Harvard/Yale Cantata, 9/7/17
I saw the Third Annual Harvard Yale Cantata at 54 Below on 9/7/17. I've been to all three years, and it's always a blast. My friend Tom Toce created it, it's a tribute to the Harvard Yale Regatta, only instead of seven heats of rowing, you have seven heats of songs, with songs written by Harvard grads squaring off against songs written by Yale grads, sung by grads of those schools. Tom flung his net a little wider this year, he paired Columbia with Harvard and Princteon with Yale.
After the amusing opening number (written by Tom and Dylan MarcAurele) we got down and dirty with a song about intercourse! I couldn't quite figure out whether the song was sung by the penis or by the condom sheathing the penis. The next song, "Everybody Wants To Be Sondheim," was one of the high points of the show, a clever song by Alan Chapman sung by Sam Gravitte with charm and grace.
The next guy came out with a music stand, a glass of water, and a stool. That's a lot of accessorizing for one little song. Then we heard "Nothing But the Love," sung by the songwriter, Tina deVaron (who also accompanied herself on the piano). A sweet song, sung in a lovely, sincere way, genuinely touching.
"Show Interest iIn Me" sounded like a song that was cut from *The Little Mermaid.* Not in a bad way! "Brooklyn, Goodnight" was another singer/songwriter special, and probably the best song and performance of the show. Julian Fleisher sang and played the guitar - - the song was full of hilarious local references, and he sang it with savvy and verve. He had the audience in the palm of his hand, it was thrilling.
The two singers of "Erica, Save Me" explained the context of the song, something about how the people work at the concession stand in an amusement park, and one of them has a crush on this girl Erica, who also works at the park and is currently saving people from being abducted by aliens. I'm not making this up. The next song, "All Of My Friends," was my favorite of the night, sung by Kelechi Ezie. It's a song by Drew Fornarola about a girl in college who's getting tired of her friends confiding in her about their relationship problems. The refrain was "Everyone cheats on everyone / All of my friends are whores." A scream! Ezie has what I would call "a legitimate voice" - - she'd do a gorgeous job with a Mozart aria or a Schubert song. She has a sunny, warm tone delicious clear diction, she could be the new Barbara Cook!
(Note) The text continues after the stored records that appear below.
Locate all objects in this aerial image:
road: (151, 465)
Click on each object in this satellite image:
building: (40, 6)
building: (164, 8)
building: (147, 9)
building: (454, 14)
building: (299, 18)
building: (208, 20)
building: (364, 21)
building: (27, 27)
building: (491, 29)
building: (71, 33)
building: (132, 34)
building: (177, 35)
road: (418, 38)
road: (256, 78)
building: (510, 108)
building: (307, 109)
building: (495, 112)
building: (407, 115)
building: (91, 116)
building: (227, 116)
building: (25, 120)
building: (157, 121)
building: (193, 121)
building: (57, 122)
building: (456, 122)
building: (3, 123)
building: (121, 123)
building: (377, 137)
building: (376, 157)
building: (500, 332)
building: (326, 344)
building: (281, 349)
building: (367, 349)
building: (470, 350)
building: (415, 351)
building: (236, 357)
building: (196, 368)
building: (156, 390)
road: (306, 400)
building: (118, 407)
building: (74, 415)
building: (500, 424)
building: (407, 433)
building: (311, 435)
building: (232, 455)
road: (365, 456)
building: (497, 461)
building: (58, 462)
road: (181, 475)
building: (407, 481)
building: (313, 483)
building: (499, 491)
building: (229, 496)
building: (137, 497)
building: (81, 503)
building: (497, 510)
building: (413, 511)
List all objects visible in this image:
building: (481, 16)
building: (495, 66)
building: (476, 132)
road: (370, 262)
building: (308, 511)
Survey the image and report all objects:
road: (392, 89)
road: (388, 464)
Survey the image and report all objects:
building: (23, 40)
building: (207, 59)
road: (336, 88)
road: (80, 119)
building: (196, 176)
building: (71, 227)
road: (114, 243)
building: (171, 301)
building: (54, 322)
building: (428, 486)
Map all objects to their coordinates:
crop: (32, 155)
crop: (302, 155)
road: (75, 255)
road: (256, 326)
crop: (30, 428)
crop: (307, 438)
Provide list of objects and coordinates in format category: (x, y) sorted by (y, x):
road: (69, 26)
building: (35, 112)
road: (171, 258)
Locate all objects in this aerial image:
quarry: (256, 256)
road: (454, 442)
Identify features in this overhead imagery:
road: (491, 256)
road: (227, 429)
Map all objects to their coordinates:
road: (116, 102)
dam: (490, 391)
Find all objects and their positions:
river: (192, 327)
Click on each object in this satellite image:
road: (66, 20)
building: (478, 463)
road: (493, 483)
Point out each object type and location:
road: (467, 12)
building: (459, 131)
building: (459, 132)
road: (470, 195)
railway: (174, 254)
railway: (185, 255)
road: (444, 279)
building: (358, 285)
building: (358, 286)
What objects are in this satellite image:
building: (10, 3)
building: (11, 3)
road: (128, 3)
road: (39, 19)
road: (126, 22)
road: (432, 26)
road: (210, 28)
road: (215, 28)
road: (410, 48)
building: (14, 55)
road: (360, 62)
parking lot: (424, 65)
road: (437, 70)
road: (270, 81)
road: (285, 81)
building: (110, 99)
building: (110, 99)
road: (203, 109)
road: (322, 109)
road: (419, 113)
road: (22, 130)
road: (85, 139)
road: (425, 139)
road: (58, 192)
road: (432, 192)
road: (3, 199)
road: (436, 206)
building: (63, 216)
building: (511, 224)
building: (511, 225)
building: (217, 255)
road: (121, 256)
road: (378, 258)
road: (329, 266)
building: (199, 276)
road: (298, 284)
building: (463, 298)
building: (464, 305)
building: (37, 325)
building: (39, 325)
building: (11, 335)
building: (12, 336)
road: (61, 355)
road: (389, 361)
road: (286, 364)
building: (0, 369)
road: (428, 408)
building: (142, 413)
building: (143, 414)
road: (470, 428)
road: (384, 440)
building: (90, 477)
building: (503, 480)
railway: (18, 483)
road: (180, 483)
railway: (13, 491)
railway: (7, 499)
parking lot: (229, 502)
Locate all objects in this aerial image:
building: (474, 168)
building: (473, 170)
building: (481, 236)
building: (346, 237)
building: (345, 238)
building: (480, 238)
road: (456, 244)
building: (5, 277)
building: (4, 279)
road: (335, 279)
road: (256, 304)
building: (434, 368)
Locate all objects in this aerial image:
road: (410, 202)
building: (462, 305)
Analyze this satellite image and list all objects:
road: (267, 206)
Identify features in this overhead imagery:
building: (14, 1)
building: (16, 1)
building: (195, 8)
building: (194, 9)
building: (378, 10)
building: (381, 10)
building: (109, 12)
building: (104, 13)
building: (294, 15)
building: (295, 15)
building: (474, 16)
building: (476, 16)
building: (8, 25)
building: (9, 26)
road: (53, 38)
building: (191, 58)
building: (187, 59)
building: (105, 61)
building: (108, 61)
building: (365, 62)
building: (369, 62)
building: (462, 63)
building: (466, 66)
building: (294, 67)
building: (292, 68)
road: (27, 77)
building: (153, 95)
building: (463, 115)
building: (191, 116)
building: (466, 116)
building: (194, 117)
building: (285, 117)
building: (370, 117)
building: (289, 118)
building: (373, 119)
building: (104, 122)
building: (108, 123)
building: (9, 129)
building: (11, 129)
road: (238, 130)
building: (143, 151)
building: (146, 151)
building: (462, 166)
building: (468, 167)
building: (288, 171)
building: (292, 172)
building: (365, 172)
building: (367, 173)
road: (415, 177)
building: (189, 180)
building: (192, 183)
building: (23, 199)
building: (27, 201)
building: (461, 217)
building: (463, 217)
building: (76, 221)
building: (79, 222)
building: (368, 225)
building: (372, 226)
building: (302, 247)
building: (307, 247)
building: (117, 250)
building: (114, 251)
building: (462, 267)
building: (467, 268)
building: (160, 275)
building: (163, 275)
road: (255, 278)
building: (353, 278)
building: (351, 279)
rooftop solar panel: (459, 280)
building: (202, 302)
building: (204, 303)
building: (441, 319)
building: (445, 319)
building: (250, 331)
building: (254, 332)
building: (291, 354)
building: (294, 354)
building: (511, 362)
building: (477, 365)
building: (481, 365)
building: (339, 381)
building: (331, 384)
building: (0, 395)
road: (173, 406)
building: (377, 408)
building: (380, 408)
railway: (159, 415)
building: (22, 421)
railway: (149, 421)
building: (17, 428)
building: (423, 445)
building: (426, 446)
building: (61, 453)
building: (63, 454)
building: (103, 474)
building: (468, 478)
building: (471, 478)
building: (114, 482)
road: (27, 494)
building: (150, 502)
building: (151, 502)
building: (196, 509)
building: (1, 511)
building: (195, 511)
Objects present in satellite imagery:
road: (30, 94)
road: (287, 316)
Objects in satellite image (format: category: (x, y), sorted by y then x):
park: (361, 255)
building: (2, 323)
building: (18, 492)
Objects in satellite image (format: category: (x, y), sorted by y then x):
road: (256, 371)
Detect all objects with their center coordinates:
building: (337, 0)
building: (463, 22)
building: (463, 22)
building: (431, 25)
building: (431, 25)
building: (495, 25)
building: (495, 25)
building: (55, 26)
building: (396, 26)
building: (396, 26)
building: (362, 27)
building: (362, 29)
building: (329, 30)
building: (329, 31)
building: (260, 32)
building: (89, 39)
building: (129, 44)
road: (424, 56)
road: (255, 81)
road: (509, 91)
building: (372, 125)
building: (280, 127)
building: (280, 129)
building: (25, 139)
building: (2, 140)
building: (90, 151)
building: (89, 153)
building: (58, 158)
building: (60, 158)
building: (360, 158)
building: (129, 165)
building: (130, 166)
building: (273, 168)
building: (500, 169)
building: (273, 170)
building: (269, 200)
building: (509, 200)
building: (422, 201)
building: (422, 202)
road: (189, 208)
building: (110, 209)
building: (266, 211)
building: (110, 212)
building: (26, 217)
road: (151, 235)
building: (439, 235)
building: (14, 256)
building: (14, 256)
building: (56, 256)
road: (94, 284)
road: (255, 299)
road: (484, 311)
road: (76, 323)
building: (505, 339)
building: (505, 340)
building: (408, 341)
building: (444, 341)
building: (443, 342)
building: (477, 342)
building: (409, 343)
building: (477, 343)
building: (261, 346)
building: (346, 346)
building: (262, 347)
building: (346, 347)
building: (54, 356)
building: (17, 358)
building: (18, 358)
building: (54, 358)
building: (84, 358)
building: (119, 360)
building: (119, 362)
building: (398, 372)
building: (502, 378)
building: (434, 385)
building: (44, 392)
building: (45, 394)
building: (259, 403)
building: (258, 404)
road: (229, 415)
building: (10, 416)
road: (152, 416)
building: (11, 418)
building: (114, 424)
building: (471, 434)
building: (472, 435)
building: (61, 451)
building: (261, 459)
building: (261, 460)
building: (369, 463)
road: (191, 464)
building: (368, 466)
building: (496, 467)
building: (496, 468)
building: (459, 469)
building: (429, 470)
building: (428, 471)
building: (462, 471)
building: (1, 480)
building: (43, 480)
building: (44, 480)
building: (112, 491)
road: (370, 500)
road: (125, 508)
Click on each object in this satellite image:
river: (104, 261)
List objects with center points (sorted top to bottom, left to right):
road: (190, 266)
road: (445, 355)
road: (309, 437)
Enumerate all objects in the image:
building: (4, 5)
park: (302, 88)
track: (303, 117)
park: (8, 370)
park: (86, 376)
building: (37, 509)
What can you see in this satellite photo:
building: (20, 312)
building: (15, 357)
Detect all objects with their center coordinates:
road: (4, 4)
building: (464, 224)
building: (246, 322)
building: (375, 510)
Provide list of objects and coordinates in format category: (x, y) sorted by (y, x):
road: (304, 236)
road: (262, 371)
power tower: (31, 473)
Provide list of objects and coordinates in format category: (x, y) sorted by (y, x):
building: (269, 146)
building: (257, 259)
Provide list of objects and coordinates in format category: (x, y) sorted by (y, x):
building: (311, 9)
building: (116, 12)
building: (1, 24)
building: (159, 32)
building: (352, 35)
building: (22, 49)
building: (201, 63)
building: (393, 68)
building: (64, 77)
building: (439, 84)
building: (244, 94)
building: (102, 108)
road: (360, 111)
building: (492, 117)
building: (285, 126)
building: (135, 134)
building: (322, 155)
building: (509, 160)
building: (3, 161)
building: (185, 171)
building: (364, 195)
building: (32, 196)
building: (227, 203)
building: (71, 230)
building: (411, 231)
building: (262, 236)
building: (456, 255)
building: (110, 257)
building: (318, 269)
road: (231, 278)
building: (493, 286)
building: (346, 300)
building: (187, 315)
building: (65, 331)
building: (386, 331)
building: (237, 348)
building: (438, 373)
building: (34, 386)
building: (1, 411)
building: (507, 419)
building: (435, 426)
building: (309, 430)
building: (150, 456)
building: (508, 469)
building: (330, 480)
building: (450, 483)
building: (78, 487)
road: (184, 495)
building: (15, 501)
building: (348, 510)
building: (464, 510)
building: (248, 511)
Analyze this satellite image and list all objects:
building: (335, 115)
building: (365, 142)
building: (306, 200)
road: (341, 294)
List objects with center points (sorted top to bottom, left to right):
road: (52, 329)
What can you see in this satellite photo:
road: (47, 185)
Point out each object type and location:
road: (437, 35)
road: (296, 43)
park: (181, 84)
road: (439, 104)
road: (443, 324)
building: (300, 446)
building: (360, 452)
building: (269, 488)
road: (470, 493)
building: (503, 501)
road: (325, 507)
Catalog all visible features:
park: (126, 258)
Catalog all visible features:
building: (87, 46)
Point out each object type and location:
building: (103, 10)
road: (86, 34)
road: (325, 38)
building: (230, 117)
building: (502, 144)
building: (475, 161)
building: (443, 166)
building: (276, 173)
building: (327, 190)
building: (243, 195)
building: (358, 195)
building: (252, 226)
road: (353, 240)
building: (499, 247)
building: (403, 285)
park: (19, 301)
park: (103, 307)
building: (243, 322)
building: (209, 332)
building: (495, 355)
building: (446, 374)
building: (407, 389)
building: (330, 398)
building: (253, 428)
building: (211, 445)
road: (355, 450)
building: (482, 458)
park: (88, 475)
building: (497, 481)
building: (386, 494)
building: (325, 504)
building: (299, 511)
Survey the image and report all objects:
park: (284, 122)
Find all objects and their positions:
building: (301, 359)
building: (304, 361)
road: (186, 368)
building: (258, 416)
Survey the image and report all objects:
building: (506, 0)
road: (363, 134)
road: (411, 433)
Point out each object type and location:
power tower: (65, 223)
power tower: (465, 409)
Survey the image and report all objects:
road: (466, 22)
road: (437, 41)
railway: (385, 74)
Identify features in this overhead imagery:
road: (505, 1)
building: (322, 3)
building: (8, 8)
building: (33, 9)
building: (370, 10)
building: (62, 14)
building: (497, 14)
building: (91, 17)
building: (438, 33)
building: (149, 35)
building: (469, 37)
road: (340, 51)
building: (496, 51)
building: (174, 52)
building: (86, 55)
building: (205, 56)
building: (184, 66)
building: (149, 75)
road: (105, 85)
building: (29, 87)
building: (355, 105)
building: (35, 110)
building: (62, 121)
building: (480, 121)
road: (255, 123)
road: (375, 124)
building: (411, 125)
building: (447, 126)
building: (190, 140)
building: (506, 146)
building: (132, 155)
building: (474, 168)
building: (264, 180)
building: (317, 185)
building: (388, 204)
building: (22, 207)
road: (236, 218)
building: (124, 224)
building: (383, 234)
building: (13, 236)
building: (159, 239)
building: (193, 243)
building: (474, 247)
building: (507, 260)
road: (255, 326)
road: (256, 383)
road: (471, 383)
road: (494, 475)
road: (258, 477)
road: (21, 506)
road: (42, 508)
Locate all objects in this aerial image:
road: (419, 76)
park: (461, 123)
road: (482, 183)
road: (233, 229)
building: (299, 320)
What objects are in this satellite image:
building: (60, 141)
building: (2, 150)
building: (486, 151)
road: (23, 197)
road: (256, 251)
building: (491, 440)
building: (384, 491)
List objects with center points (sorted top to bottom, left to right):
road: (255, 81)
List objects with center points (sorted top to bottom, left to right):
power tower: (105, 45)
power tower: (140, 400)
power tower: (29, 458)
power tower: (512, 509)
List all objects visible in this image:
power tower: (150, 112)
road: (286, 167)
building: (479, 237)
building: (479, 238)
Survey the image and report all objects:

There was one clunker, and it reminded me of a review I wrote a couple of years ago - - my mom and I took a Viking River Cruise in the fall of 2015, from Budapest to Nuremberg and we went to the State Opera on our free night in Vienna to see *The Tempest.* I'll quote from my review:
"There's a trio halfway through the first act, for Prospero, his daughter, and the young man she ends up with. It was written in an overly complicated way, it didn't work for the dramatic situation and didn't work from a purely musical standpoint. It just sounded messy. I listened to it with my brow knit, and tried to think of how I would describe it in my review. I'm sure at some point in your life you've watched the laundry go around in a front-loaded washer. Prospero was a blue sweater, Miranda was a light blue washable silk blouse, and Ferdinand was a medium brown linen shirt. The orchestra was everything else in the laundry, the towels, handkerchiefs, underwear, etc. This is not an image I hope will come to mind in future trips to the opera."
The song in the Harvard/Yale Cantata brought to mind a less pleasing image. The song went around and around and never really went anywhere. It made me think of when you take a dump and flush the toilet, but the toilet doesn't actually flush, you just stand there watching the turd swirl around and around and around. Again, not an image I hope comes to mind in future performances.
The sweetest song of the show, "It's All For the Best," was sung by Peter Lerangis. Jack Lemmon was President of the Pudding, in charge of Harvard's Hasty Pudding show in 1947 - - he wrote this song for the show, and it was rejected! He always felt disgruntled about that, but explained it by saying that the lyrics weren't very good. Well, in 1985 Harvard had some kind of Hasty Pudding gala and got Harvard alum Alan Jay Lerner to write new lyrics for the song. He was supposed to sing it at the gala but had to cancel due to illness, so they enlisted a dewy young undergrad, our own Peter Lerangis, who sang it at 54 Below. This was only the second time the song had ever been performed in public. It was lovely, it should be heard MUCH more often.
The final score was 32 Yale/Princeton, 31 Harvard/Columbia. Let's review the score for all three years, shall we?
2015: Yale 37, Harvard 25
2016: Yale 32, Harvard 31
2017: Yale/Princeton 32, Harvard/Columbia 31
Clearly Harvard has some catching up to do.
The biggest tribute I can give to Tom and this show is that it's the only show on earth that I would attend with a 9:30 PM curtain time. Most nights, at 9:30 PM, I've got my nightie on.